# Stored dataset items
#####
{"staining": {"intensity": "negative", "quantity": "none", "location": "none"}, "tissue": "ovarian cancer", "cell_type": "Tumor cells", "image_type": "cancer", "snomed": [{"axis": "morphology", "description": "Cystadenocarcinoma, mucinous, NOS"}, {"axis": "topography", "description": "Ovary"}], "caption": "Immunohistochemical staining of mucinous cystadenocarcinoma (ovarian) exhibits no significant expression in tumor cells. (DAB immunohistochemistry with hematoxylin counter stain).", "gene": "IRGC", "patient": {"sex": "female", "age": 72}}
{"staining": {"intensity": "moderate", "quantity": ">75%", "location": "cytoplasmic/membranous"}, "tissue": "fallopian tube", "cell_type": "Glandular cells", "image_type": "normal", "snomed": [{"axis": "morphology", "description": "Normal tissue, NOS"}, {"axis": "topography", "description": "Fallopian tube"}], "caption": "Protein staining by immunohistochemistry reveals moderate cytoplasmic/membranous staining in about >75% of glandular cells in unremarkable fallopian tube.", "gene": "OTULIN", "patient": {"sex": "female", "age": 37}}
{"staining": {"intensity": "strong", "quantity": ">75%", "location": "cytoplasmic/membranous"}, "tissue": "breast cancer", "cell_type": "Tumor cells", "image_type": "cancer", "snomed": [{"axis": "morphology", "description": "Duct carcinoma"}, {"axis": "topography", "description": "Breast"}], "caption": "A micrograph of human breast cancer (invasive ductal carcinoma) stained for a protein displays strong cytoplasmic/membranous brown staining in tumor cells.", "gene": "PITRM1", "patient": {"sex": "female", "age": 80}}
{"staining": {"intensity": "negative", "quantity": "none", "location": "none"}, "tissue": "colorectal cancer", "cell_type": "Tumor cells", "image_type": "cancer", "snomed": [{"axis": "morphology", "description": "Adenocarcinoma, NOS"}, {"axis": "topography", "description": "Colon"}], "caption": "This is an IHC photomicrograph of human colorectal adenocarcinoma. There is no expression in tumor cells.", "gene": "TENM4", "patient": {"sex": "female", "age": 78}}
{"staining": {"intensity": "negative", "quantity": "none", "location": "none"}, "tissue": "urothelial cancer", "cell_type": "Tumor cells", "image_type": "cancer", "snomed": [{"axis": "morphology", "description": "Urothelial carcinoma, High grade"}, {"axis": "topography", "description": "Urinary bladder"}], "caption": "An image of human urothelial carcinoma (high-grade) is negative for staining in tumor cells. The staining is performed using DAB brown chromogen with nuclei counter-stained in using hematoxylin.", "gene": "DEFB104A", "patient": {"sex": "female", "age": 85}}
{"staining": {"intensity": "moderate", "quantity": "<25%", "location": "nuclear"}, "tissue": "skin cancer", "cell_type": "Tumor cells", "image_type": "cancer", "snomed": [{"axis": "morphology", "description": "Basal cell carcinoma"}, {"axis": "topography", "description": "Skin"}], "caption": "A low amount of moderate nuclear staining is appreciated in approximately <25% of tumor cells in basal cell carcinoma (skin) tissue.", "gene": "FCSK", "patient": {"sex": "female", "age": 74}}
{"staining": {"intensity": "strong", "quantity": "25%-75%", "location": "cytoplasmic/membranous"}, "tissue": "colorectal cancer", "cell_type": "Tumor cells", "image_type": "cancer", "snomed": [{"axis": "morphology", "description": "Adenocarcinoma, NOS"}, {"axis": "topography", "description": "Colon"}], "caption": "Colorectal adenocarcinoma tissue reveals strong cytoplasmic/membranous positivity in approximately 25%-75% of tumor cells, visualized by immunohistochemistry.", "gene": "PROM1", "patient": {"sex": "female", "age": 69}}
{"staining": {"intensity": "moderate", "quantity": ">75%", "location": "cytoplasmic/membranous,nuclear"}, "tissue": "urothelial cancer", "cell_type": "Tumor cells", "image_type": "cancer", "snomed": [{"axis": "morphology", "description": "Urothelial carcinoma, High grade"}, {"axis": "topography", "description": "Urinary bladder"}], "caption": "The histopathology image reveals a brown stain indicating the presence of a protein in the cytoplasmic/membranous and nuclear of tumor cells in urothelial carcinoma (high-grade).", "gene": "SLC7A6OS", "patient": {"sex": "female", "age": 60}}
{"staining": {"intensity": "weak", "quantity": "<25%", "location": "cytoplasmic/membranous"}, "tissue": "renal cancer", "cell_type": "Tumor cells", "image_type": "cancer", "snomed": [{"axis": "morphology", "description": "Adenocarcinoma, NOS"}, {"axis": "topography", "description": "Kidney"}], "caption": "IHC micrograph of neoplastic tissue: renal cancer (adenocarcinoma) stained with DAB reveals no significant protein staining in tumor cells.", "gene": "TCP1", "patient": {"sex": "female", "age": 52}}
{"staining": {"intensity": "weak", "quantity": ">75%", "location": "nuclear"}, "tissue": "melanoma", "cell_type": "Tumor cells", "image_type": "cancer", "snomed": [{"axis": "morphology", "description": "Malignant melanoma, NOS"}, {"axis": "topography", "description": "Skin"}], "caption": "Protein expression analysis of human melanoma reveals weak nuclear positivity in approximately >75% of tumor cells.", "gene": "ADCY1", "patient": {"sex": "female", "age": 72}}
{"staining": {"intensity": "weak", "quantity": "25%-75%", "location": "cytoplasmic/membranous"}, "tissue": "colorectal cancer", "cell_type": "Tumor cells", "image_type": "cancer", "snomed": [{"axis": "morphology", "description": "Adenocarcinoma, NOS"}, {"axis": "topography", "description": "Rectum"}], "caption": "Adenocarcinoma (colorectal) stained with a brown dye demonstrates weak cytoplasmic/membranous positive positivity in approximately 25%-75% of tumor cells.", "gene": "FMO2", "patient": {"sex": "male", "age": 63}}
#####
# Try it
Taking the entries above, please repeat each one exactly.

# Answer for this exercise
{"staining": {"intensity": "negative", "quantity": "none", "location": "none"}, "tissue": "ovarian cancer", "cell_type": "Tumor cells", "image_type": "cancer", "snomed": [{"axis": "morphology", "description": "Cystadenocarcinoma, mucinous, NOS"}, {"axis": "topography", "description": "Ovary"}], "caption": "Immunohistochemical staining of mucinous cystadenocarcinoma (ovarian) exhibits no significant expression in tumor cells. (DAB immunohistochemistry with hematoxylin counter stain).", "gene": "IRGC", "patient": {"sex": "female", "age": 72}}
{"staining": {"intensity": "moderate", "quantity": ">75%", "location": "cytoplasmic/membranous"}, "tissue": "fallopian tube", "cell_type": "Glandular cells", "image_type": "normal", "snomed": [{"axis": "morphology", "description": "Normal tissue, NOS"}, {"axis": "topography", "description": "Fallopian tube"}], "caption": "Protein staining by immunohistochemistry reveals moderate cytoplasmic/membranous staining in about >75% of glandular cells in unremarkable fallopian tube.", "gene": "OTULIN", "patient": {"sex": "female", "age": 37}}
{"staining": {"intensity": "strong", "quantity": ">75%", "location": "cytoplasmic/membranous"}, "tissue": "breast cancer", "cell_type": "Tumor cells", "image_type": "cancer", "snomed": [{"axis": "morphology", "description": "Duct carcinoma"}, {"axis": "topography", "description": "Breast"}], "caption": "A micrograph of human breast cancer (invasive ductal carcinoma) stained for a protein displays strong cytoplasmic/membranous brown staining in tumor cells.", "gene": "PITRM1", "patient": {"sex": "female", "age": 80}}
{"staining": {"intensity": "negative", "quantity": "none", "location": "none"}, "tissue": "colorectal cancer", "cell_type": "Tumor cells", "image_type": "cancer", "snomed": [{"axis": "morphology", "description": "Adenocarcinoma, NOS"}, {"axis": "topography", "description": "Colon"}], "caption": "This is an IHC photomicrograph of human colorectal adenocarcinoma. There is no expression in tumor cells.", "gene": "TENM4", "patient": {"sex": "female", "age": 78}}
{"staining": {"intensity": "negative", "quantity": "none", "location": "none"}, "tissue": "urothelial cancer", "cell_type": "Tumor cells", "image_type": "cancer", "snomed": [{"axis": "morphology", "description": "Urothelial carcinoma, High grade"}, {"axis": "topography", "description": "Urinary bladder"}], "caption": "An image of human urothelial carcinoma (high-grade) is negative for staining in tumor cells. The staining is performed using DAB brown chromogen with nuclei counter-stained in using hematoxylin.", "gene": "DEFB104A", "patient": {"sex": "female", "age": 85}}
{"staining": {"intensity": "moderate", "quantity": "<25%", "location": "nuclear"}, "tissue": "skin cancer", "cell_type": "Tumor cells", "image_type": "cancer", "snomed": [{"axis": "morphology", "description": "Basal cell carcinoma"}, {"axis": "topography", "description": "Skin"}], "caption": "A low amount of moderate nuclear staining is appreciated in approximately <25% of tumor cells in basal cell carcinoma (skin) tissue.", "gene": "FCSK", "patient": {"sex": "female", "age": 74}}
{"staining": {"intensity": "strong", "quantity": "25%-75%", "location": "cytoplasmic/membranous"}, "tissue": "colorectal cancer", "cell_type": "Tumor cells", "image_type": "cancer", "snomed": [{"axis": "morphology", "description": "Adenocarcinoma, NOS"}, {"axis": "topography", "description": "Colon"}], "caption": "Colorectal adenocarcinoma tissue reveals strong cytoplasmic/membranous positivity in approximately 25%-75% of tumor cells, visualized by immunohistochemistry.", "gene": "PROM1", "patient": {"sex": "female", "age": 69}}
{"staining": {"intensity": "moderate", "quantity": ">75%", "location": "cytoplasmic/membranous,nuclear"}, "tissue": "urothelial cancer", "cell_type": "Tumor cells", "image_type": "cancer", "snomed": [{"axis": "morphology", "description": "Urothelial carcinoma, High grade"}, {"axis": "topography", "description": "Urinary bladder"}], "caption": "The histopathology image reveals a brown stain indicating the presence of a protein in the cytoplasmic/membranous and nuclear of tumor cells in urothelial carcinoma (high-grade).", "gene": "SLC7A6OS", "patient": {"sex": "female", "age": 60}}
{"staining": {"intensity": "weak", "quantity": "<25%", "location": "cytoplasmic/membranous"}, "tissue": "renal cancer", "cell_type": "Tumor cells", "image_type": "cancer", "snomed": [{"axis": "morphology", "description": "Adenocarcinoma, NOS"}, {"axis": "topography", "description": "Kidney"}], "caption": "IHC micrograph of neoplastic tissue: renal cancer (adenocarcinoma) stained with DAB reveals no significant protein staining in tumor cells.", "gene": "TCP1", "patient": {"sex": "female", "age": 52}}
{"staining": {"intensity": "weak", "quantity": ">75%", "location": "nuclear"}, "tissue": "melanoma", "cell_type": "Tumor cells", "image_type": "cancer", "snomed": [{"axis": "morphology", "description": "Malignant melanoma, NOS"}, {"axis": "topography", "description": "Skin"}], "caption": "Protein expression analysis of human melanoma reveals weak nuclear positivity in approximately >75% of tumor cells.", "gene": "ADCY1", "patient": {"sex": "female", "age": 72}}
{"staining": {"intensity": "weak", "quantity": "25%-75%", "location": "cytoplasmic/membranous"}, "tissue": "colorectal cancer", "cell_type": "Tumor cells", "image_type": "cancer", "snomed": [{"axis": "morphology", "description": "Adenocarcinoma, NOS"}, {"axis": "topography", "description": "Rectum"}], "caption": "Adenocarcinoma (colorectal) stained with a brown dye demonstrates weak cytoplasmic/membranous positive positivity in approximately 25%-75% of tumor cells.", "gene": "FMO2", "patient": {"sex": "male", "age": 63}}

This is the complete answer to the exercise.